Ritcey operates Ritcey & Sons, a family-run log truck operation in Bridgewater, N.S. He and his seven-axle tractor-trailer unit haul stud wood out of the bush in southwestern Nova Scotia. He’s been doing it for the better part of a decade, so when Ritcey slips into the seat of his loader, he has a good idea how much timber he can pile on.

“Nowadays, the cost of trucking is so high, and enforcement so strict, gut feel or air gauges aren’t precise enough,” he says. “If we’re overweight, the fine can eat up our profit. Now, with our weight tolerance going away, there’s extra pressure to run legal.”

Nova Scotia has allowed a 500-kilogram per-axle tolerance — the only jurisdiction in North America with a tolerance written into regulation. But that ended Jan. 1, 2006. Tolerances are now left to the discretion of enforcement officers.

On a seven-axle vehicle, that’s a loss of 3,500 kg. “If you’re used to loading logs to the tolerance all these years,” Ritcey says, “and you don’t have a way to verify your weight when you leave the bush, you’re risking big fines and safety infractions.”

Records shown
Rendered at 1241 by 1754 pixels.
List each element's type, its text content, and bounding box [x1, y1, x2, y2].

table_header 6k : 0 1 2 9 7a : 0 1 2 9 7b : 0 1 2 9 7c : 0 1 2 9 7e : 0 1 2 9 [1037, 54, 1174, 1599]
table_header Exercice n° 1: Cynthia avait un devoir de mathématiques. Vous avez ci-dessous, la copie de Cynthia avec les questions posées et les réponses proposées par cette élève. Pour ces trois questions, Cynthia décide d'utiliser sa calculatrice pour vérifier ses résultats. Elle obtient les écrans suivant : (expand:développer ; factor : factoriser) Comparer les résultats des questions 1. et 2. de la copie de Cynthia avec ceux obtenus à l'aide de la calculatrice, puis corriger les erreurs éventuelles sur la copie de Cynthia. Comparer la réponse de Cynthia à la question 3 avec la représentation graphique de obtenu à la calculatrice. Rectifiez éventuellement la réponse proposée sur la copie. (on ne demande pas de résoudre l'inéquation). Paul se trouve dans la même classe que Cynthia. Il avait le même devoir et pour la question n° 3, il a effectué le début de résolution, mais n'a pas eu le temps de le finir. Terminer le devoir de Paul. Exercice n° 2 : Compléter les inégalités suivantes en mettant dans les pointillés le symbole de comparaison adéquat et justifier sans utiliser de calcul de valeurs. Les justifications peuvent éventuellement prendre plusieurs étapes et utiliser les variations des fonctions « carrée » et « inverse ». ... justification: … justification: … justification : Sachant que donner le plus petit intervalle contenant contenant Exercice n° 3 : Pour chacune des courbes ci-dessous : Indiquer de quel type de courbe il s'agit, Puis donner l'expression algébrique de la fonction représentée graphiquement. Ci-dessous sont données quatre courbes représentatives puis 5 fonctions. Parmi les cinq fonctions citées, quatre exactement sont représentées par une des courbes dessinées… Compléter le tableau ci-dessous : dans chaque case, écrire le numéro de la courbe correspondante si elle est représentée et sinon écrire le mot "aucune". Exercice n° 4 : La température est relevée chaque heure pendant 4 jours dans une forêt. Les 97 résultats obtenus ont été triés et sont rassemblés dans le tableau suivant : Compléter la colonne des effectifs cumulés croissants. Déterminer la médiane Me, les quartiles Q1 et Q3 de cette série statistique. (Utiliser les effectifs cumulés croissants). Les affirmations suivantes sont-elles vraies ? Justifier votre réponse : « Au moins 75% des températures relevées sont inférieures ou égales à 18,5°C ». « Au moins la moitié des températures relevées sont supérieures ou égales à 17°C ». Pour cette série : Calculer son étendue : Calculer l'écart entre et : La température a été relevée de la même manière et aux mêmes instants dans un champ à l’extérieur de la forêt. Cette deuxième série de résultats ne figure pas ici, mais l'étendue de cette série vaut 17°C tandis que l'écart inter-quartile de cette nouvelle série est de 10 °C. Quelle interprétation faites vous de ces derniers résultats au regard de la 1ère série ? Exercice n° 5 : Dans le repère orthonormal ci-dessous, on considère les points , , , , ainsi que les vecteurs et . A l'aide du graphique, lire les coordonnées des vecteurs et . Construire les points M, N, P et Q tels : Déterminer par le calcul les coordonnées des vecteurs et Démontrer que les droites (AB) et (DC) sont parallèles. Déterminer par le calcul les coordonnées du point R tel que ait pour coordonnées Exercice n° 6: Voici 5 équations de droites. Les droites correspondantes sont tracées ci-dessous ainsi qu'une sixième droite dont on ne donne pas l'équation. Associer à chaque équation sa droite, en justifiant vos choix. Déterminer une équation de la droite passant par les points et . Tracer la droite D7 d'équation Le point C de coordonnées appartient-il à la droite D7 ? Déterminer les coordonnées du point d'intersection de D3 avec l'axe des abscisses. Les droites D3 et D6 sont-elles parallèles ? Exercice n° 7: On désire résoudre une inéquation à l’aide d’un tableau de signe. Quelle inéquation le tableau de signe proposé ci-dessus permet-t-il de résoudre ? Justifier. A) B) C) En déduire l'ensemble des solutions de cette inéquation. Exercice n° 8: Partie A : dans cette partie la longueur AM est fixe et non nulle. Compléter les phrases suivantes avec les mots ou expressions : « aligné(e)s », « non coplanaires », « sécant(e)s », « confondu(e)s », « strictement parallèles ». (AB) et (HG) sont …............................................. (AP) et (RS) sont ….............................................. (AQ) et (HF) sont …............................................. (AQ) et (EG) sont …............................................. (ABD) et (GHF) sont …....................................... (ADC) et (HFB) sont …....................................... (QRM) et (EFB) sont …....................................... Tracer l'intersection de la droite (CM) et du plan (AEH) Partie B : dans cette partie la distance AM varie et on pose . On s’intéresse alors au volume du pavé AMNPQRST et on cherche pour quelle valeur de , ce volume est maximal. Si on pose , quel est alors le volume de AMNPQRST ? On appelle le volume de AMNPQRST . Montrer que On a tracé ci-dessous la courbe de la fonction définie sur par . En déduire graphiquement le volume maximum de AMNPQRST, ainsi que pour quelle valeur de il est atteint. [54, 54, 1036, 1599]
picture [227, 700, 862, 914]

Work task A
From the log-trucking passage above, list each distinct place name it mentions, counting a name only once even when it appears more than once.
Work task B
Answer these questions about the log-trucking passage above:
(i) What kind of wood does Ritcey haul out of the bush?
(ii) On what date did Nova Scotia's per-axle weight tolerance end?
(iii) How much weight does the end of the tolerance cost a seven-axle vehicle?

Answer section A
Bridgewater; Nova Scotia; North America

Answer section B
(i) Stud wood
(ii) Jan. 1, 2006
(iii) 3,500 kg